▶ Extracted text:
━━━
The purpose of the panel is to examine the state of the art of the academic research on religiosity/spirituality among Roma/Gypsies. In 2019 the Platform for Academic Networking on Religions among Roma/Gypsies was established with the aim to establish a network and spread academic knowledge about research on all forms of religion, including institutional, non-institutional, private and individual forms of religiosity and spirituality among the Roma/Gypsies worldwide (PAN-ROM, see https://uesa.sav.sk/?q=sk/pan-rom.). The GLS 2021 panel is meant to be a kick-off on the topic of the role of religiosity in the social life of Romani communities. In some regards it is also a continuation of the pre-arranged panel of GLS 2019 devoted to the mission of Pentecostal and charismatic denominations operating among Roma. This year the thematic scope is much broader in order to also examine traditional and non-traditional forms of religiosity and spirituality among Roma/Gypsies.
Contributors are invited to formulate the topic of their contribution according to their current interest in the given area. As a sort of inspiration and points of reference following theses are pinpointed:
religiosity as a vehicle of social, cultural, and ethnic innovation
role of pastoral discourse in construction and re-construction of identity
role of religion in social inclusion/exclusion
role of religion in social mobility (horizontal and vertical)
role of religion in social cohesion and social networking
religion and migration
non-traditional forms of religiosity and spirituality
The panel is also open to innovative methodological approaches, especially qualitative methodologies and approaches in order to achieve a holistic picture with emic perspectives.
Bell, D. 1977. The Return of the Sacred? The Argument on the Future of religion. In: British Journal of Sociology 28(4): 419–449.
Berger, P. L. 1999. The Desecularization of the World. In: P. L. Berger (Ed.), The Desecularization of the World: Resurgent Religion and World Politics. Washington: Eerdmans, pp. 1–18.
Weber, M. 1978. Economy and Society. Berkeley: University Press of California Press.
Responding to the State: Uncovering Romani Agency in Early Modern and Colonial Atlantic Worlds
Responding to the State: Uncovering Romani Agency in Early Modern and Colonial Atlantic Worlds
Ann Ostendorf, Gonzaga University, Spokane, USA (firstname.lastname@example.org)
This panel sits at the intersection of two contemporary scholarly trajectories: archival-based historical studies in the field of Romani Studies and a consideration of the ways diverse Romani people experienced their lives in the early modern states of Europe and the Americas. Historians today are cognizant of the risks inherent in the deployment of sources constructed to bolster the state in studies of those traditionally deemed marginalized. Yet we also recognize that hidden within these archives are the voices of diverse Romani people whose responses to their circumstances remain largely unconsidered. Their stories can be, and deserve to be, told. Re-placing Romani back into history as historical actors themselves (not merely as those being acted upon) reveals the ways they experienced, navigated, and even manipulated systems of power while attempting to secure their own best interests. Not mere victims of official power, these women and men carved out meaningful lives in relations with others around them in ways distinctive to their spatial and temporal circumstances. This panel also intends to promote a comparative lens of Romani agency vis a vis the state. Juxtaposing case studies from diverse regions not only reveals the proliferation of Romani agency on both sides of the Atlantic during an era mostly noted for their persecution, but this also reveals the distinctiveness of individual adaptative strategies dependent upon local circumstances. The microhistories presented on this panel allow the phenomena of expanding European states to be understood in some of the ways that individuals actually experienced and responded to it.
━━━
▶ Data entries:
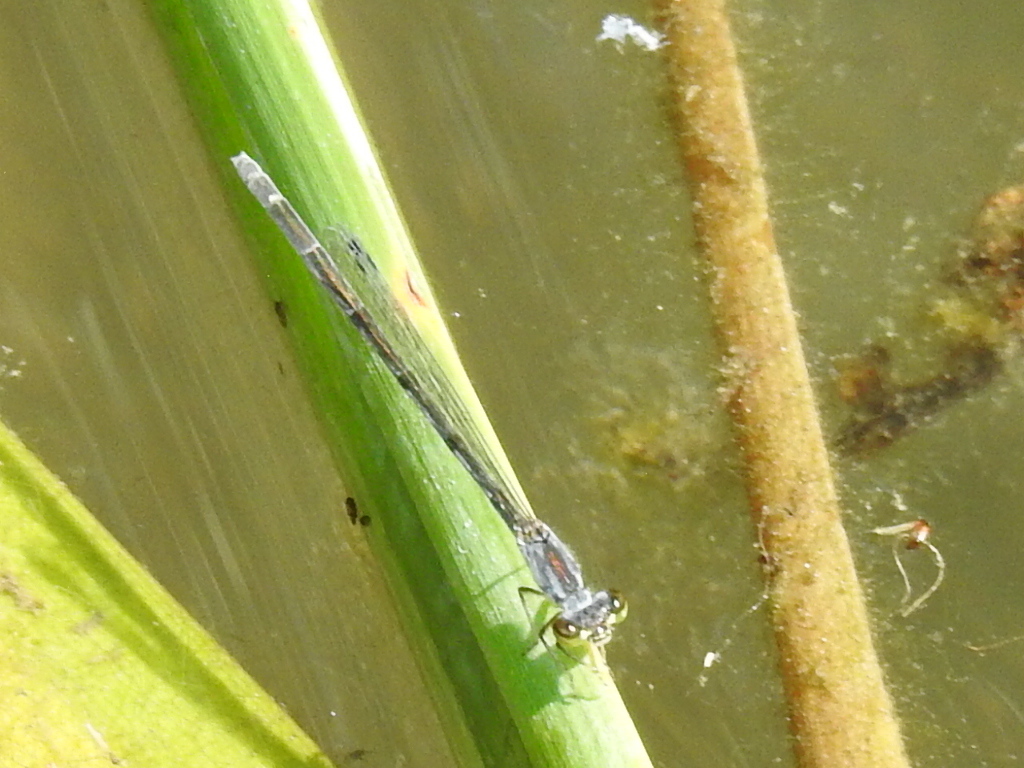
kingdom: Animalia
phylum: Arthropoda
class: Insecta
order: Odonata
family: Coenagrionidae
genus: Ischnura
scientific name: Ischnura posita
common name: Fragile forktail
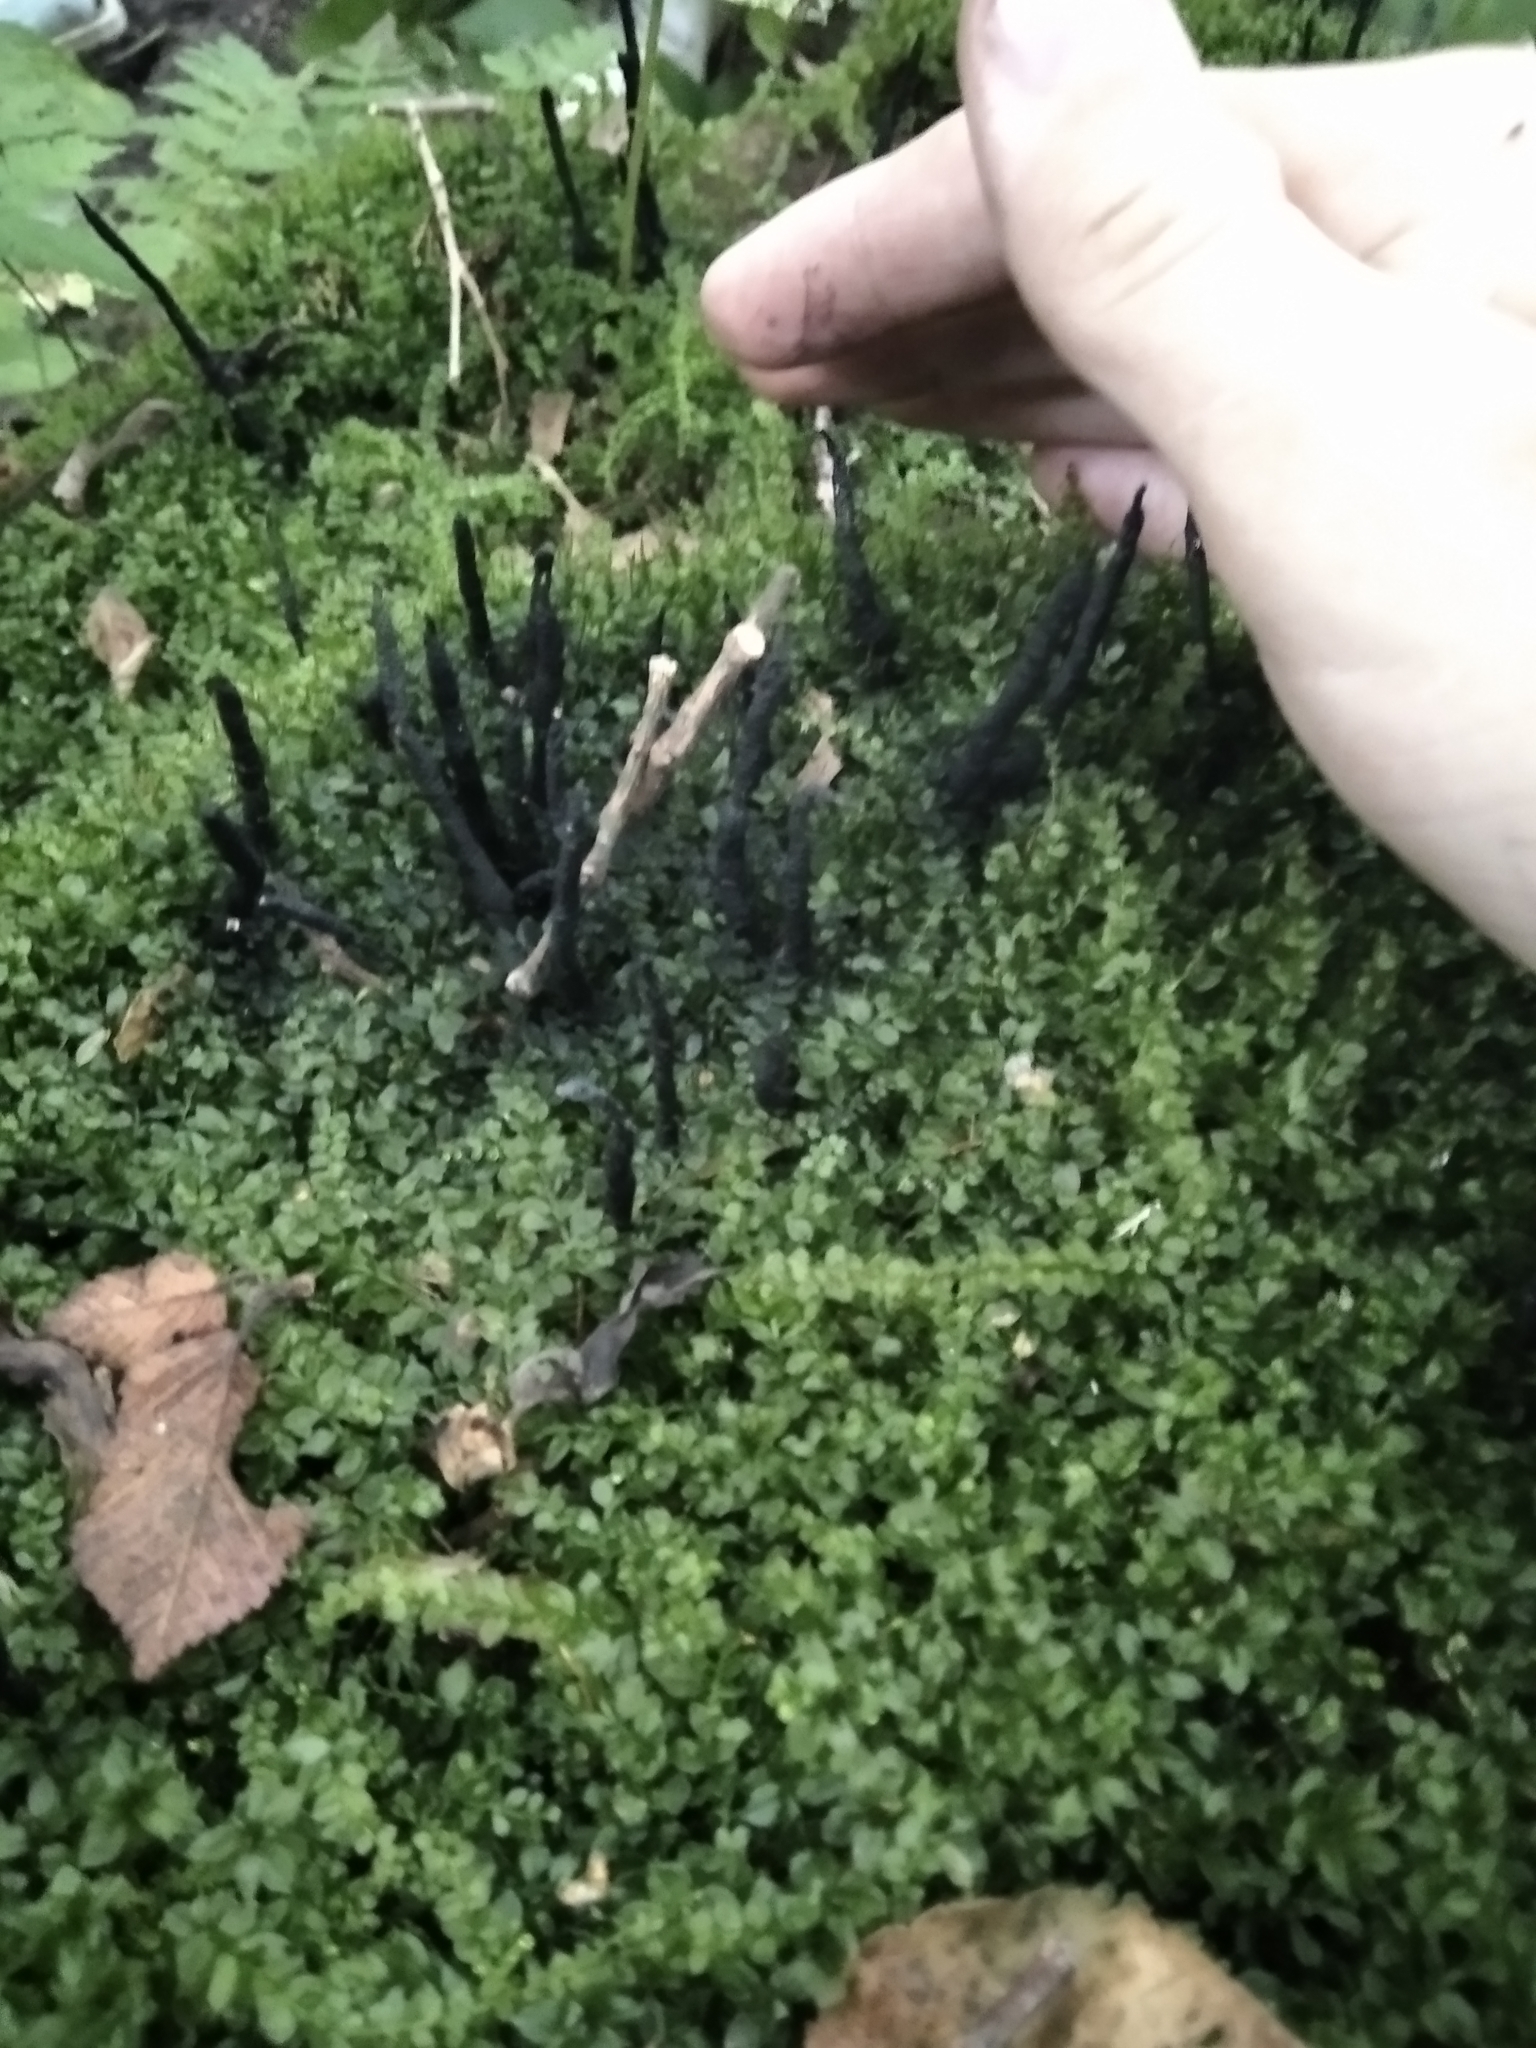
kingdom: Fungi
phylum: Ascomycota
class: Sordariomycetes
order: Xylariales
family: Xylariaceae
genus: Xylaria
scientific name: Xylaria hypoxylon
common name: Candle-snuff fungus
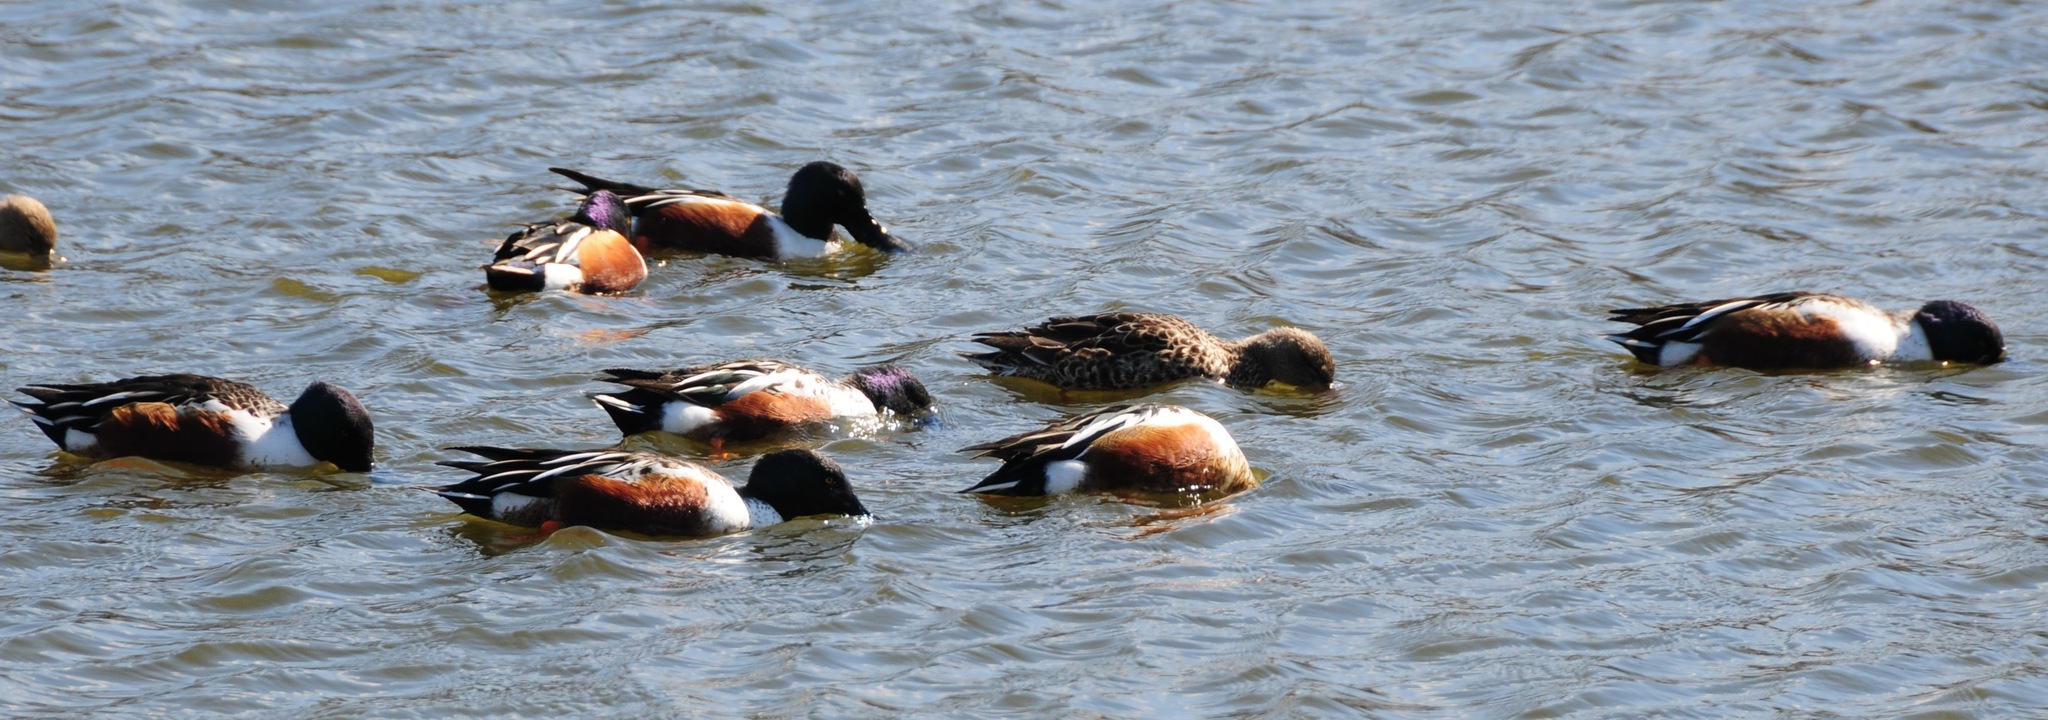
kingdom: Animalia
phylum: Chordata
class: Aves
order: Anseriformes
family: Anatidae
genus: Spatula
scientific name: Spatula clypeata
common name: Northern shoveler
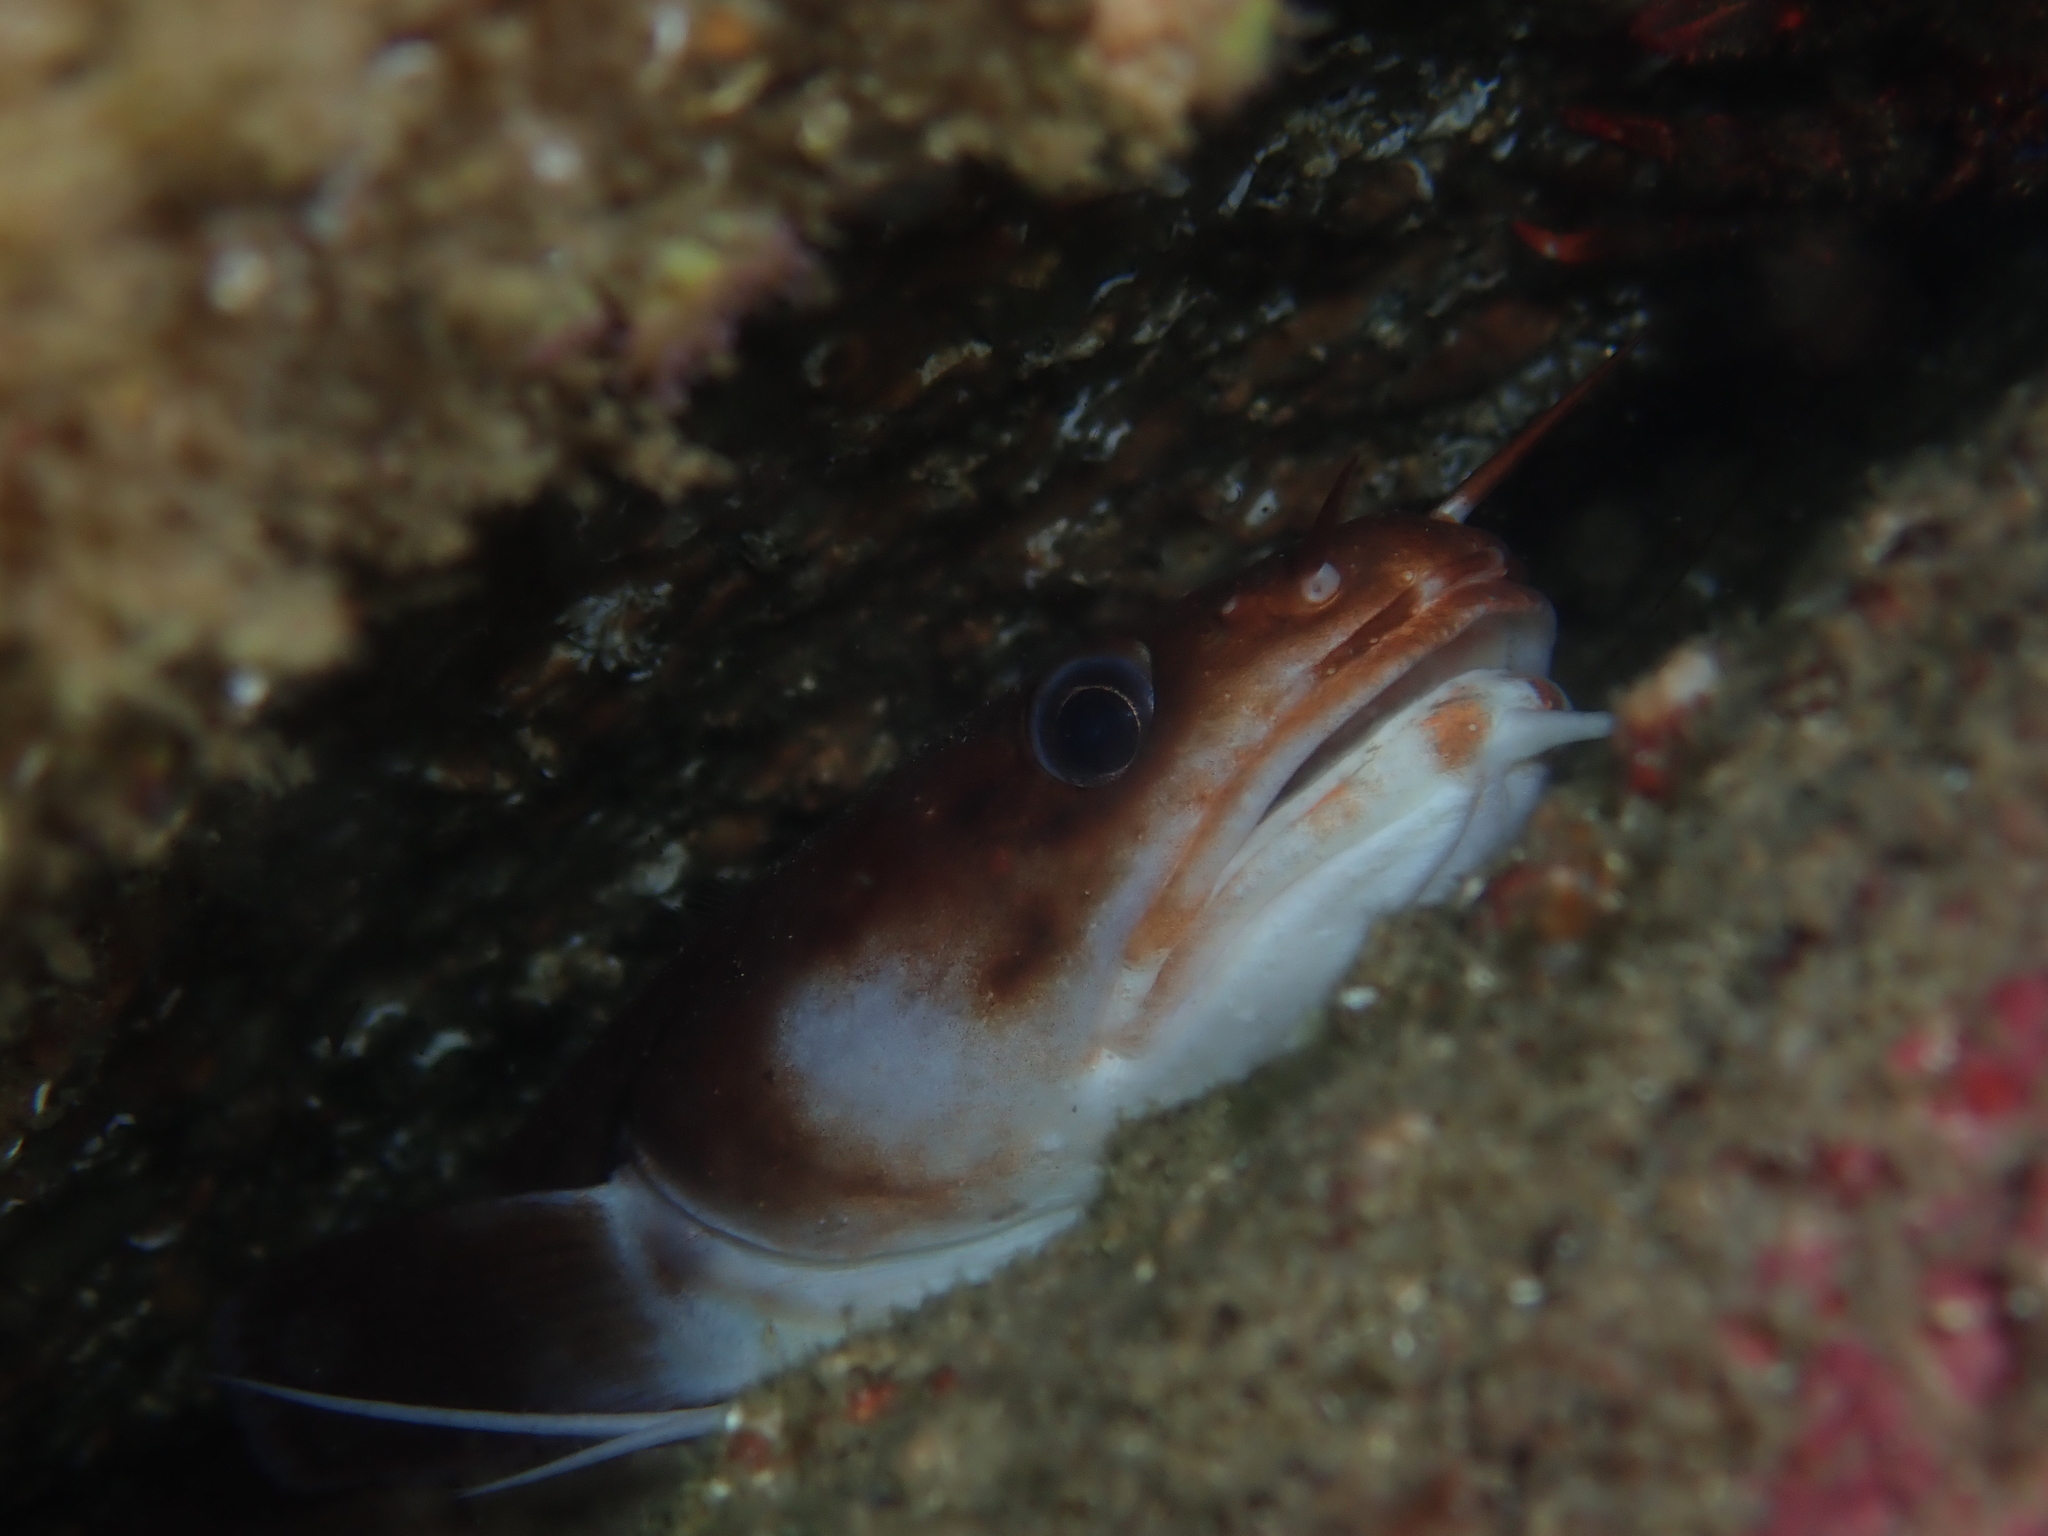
━━━
▶ Goal:
Write the next part of the Romani studies panel descriptions, picking up after their final sentence. The listing has no connection to the Romani studies panel descriptions.

▶ Expected answer:
Roma, Education and Employability of New Generations
Roma, Education and Employability of New Generations
Olga Magano, Portuguese Open University, Instituto Universitário de Lisboa (ISCTE-IUL), CIES-IUL, Lisbon, Portugal (email@example.com)
Elena Loreni Baciu, West University of Timisoara, Romania (firstname.lastname@example.org)
In Europe, in recent decades, Roma have been systematically targeted by public policies, measures and programs aimed at promoting social integration and reducing social inequalities, including through policies to combat poverty, increase education levels and diversify the forms of labor market integration. This intention culminated with the European Strategy for Roma Integration (2011) which gave rise to national strategies in each EU member countries.
Nevertheless, data on schooling for Roma, especially children and young people covered by the latest social policies, show they continue to have high dropout rates, and there is still a huge gap between Roma and non-Roma schooling in general, in all countries. In order to promote measures for the integration of Roma the governmental agencies have implemented, in various countries, public policies that promote social welfare in accordance with the guidelines of the “modern and democratic” social state, but, however, inequalities still persist between people. Roma remain the poorest and least educated minority.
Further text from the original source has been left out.